Dr. Burns put her hand on my back and guided me in the direction of Tracy’s operating room, somehow always knowing just the right gesture, the right words, the right amount of pressure to put on me to make me feel better. I suppose there was a good reason that she had been the mother I never had.
“Perhaps you were right to feel insulted,” she said. “It would be as if Paul had told me not to become a doctor because he worried about how I would react to blood. Of course, the first reaction would be one of dismissal and feeling belittled. You were justified to feel that way. But remember, just as he may have had a failure to empathize where you came from, we owe it to the people in our lives to empathize with them.”
“Meaning?” I said as Tracy’s operating room came into view. At the moment, only Splitter stood outside. Thankfully, Dr. Burns pulled me aside, away from where anyone else might hear us.

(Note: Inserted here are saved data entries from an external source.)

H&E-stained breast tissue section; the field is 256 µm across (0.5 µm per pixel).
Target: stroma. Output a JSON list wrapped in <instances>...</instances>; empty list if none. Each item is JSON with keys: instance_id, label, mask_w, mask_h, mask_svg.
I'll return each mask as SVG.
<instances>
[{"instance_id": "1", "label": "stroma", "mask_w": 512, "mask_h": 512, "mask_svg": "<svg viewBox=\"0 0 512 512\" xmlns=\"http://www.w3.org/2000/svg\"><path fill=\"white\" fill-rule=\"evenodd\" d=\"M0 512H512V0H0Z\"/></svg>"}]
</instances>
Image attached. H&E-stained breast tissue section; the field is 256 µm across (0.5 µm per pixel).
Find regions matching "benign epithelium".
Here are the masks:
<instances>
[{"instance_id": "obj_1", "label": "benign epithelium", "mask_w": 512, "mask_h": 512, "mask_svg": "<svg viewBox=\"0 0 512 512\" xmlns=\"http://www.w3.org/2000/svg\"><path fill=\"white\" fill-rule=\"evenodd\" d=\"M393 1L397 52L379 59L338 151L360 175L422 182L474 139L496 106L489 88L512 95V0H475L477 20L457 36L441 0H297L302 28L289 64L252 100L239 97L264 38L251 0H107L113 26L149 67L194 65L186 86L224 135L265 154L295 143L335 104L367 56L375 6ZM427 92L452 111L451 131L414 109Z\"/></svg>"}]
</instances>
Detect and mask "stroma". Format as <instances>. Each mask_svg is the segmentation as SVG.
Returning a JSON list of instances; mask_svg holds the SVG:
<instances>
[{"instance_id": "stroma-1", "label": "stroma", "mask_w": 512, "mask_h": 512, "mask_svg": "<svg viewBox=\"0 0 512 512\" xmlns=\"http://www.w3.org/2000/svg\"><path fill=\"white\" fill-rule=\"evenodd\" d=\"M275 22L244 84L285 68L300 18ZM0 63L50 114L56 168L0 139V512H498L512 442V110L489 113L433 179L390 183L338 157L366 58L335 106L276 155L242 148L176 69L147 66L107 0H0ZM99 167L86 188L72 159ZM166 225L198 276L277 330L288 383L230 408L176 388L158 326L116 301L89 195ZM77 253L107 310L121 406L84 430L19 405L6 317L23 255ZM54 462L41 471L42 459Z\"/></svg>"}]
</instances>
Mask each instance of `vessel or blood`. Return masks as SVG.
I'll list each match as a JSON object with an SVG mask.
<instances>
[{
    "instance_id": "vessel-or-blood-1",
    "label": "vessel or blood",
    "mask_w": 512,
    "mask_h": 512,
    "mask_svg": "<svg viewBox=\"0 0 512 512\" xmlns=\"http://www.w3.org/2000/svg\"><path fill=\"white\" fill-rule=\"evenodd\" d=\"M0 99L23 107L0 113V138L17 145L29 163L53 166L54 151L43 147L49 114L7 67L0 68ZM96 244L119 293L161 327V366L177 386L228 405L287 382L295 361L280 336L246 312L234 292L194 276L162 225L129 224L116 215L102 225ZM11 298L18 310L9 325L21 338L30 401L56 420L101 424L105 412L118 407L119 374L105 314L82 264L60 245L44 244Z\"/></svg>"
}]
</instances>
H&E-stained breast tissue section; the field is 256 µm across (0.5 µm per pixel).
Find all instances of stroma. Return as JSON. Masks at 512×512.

“In his eyes, you’re someone who tried to escape this world and successfully did so for ten years. Maybe thought you imagined this town was safer after all this time. Maybe he thought your time in New York and Baltimore made you a little less aware of what was going on. Mind you, these aren’t things you or I think or know. They’re jus
t what he may have thought.”
“Maybe.”
It would’ve been nice to believe that. Even at the moment, I remembered wanting Tracy to be coming from a place of just idiocy, not manipulation. And…
Well, it was actually kind of nice to realize that I didn’t have to try to believe that. It just felt right. That was a hell of a lot of effort to rescue me if all he wanted to do was manipulate me into one night of sex.
And frankly, for saving my life and taking a bullet, I think I might just let him manipulate me into the bedroom for another round anyway.
Especially considering how mind-blowing the last time was.
“In any case, dear, always ask yourself why,” Dr. Burns said. “Why did he do those things? If he does it from a place of love or care, then forgive him. If someone does something for selfish reasons, hold them accountable. But I think you know why he did all of this.”
“I do,” I said with a smile. “Thanks.”
“Come here,” Dr. Burns said as she embraced me one last time. “Like I said, take the next two days off. I’ll keep you up to date on Tracy’s condition. He should be fine, anyway.”
“Sure?” I said, even though my objective mind would have seen that the worst case scenario had passed and he’d make it through.
“Absolutely,” she said. “Now go home. If nothing else, try a new bottle of wine and let me know how it is.”
“Got it,” I said. “Thanks, Dr. Burns.”
“Just call me Pam the next few days,” she said, patting my arm as she went down the hall toward Tracy’s room.
I just stood there in silence for a few moments, smiling wistfully. I supposed I owed Tracy an apology for reacting as strongly as I did. It probably was fair to say that Tracy underestimated my knowledge of the club and my awareness of the risks, but it was definitely fair to say that I had simply reacted to the surface level of the words, failing to consider the context and the reasons that he had said as much to me. I’d given him a red cheek for that, and while I wasn’t about to actually slap myself, I did deserve to slap myself around a little inside to make sure I didn’t do such a thing again.